After winning three of the first four races of the Formula One season in Asia and the Middle East, Jenson Button heads back to Europe and into the unknown.
The championship-leading Briton has been the quickest and most consistent driver so far but, as McLaren's world champion Lewis Hamilton showed on Bahrain on Sunday, the rest are picking up the pace.
Button's Brawn GP team had an early advantage with a controversial rear diffuser which others first tried in vain to outlaw and are now busy copying.
By the time the 10 teams gather again in Barcelona for next week's Spanish Grand Prix, the new world order may have changed again.
"We've had four races: they've been pretty important to us, especially at the start of the season when people have got reliability issues or are making mistakes," said Button, winner in Australia, Malaysia and Bahrain as well as third in China.
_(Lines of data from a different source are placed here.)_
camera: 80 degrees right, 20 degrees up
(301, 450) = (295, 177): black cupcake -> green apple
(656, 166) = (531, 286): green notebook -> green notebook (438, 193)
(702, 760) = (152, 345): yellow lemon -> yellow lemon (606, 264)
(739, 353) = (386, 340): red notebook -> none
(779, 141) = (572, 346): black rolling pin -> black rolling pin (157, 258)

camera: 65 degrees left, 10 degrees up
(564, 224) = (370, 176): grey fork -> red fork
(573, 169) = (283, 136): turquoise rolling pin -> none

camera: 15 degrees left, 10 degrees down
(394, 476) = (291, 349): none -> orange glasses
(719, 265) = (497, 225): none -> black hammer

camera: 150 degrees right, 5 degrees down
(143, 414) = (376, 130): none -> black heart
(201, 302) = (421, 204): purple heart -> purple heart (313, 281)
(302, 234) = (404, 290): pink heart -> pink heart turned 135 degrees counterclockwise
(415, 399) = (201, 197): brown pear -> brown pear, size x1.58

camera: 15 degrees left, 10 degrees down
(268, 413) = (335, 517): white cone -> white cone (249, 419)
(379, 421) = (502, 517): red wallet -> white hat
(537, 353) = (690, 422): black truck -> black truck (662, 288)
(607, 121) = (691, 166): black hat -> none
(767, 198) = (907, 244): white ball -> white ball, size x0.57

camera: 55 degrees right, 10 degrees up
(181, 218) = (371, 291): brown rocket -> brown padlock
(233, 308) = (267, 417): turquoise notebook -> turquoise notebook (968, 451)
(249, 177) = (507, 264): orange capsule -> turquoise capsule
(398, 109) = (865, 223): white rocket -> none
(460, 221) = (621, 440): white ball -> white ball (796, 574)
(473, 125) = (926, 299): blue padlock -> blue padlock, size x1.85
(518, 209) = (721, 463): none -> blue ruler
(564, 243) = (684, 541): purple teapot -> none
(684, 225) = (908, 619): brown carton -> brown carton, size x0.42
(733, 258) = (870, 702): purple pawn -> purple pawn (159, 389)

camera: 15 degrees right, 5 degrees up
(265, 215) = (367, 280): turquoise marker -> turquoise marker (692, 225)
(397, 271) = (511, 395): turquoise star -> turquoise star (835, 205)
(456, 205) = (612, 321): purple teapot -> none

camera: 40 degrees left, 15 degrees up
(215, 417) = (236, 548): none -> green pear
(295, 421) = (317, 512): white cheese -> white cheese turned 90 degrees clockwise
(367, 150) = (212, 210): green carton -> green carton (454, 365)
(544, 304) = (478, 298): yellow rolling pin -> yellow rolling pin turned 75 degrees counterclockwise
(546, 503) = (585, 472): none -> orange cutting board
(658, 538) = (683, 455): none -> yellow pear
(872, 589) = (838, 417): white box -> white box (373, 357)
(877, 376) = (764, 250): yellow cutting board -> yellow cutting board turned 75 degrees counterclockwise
"When we get to Europe, we don't know where anyone is going to be," he added.
Brawn have significant new developments coming to their battle-scarred car for the Circuit de Catalunya but so too do struggling champions Ferrari, McLaren, Renault and BMW-Sauber.
With testing banned during the season, the first real evidence of how successful any of them are will come next week in Friday practice.
"We have an upgrade coming for Barcelona, I just hope it's enough," said Button. "We have to wait and see. Nobody knows.
"There's so much change already in the sport and going back to Europe it's going to be even more change," he added. "I think that's what this sport needed and I think we've got it."
Brawn and Red Bull, one-two winners in China, certainly represent a refreshing change for the sport after years of domination by Ferrari and McLaren.
Red Bull's Sebastian Vettel is a fresh-faced new talent with bags of character and Button is getting his long overdue rewards after years of toil among the backmarkers with now-departed Honda.
Toyota, still without a win since their debut in 2002, are coming more to the fore with first and second on the Bahrain starting grid.
Scratch the surface, however, and the same old rivalries are still very much in play.
Adrian Newey, the design genius behind the Red Bull, was Brawn GP owner Ross Brawn's opposite number when the two were at McLaren and Ferrari respectively during the Mika Hakkinen/Michael Schumacher era.
The first stage of the season has in many respects looked like a re-run of the old Newey-Brawn duel with different coloured cars.
Mercedes-powered Brawn GP are also Honda's successors and owe many of their achievements to Honda's massive investment over the last year and a half.
If Honda are now cheering the supposed minnows on, having decided to pull out themselves in November, it is as much as anything because they have kept Toyota off the top.
The car Button will have in Barcelona will be much more of a Brawn than a Honda, however.
"It was such an achievement just to get the car to the first race that there were no developments left, that was it," Brawn said.
"From the time that Honda announced they were stopping at the end of November the budget was very limited, the developments weren't coming. But they are coming now, so we can get the ball rolling again in terms of improving the car."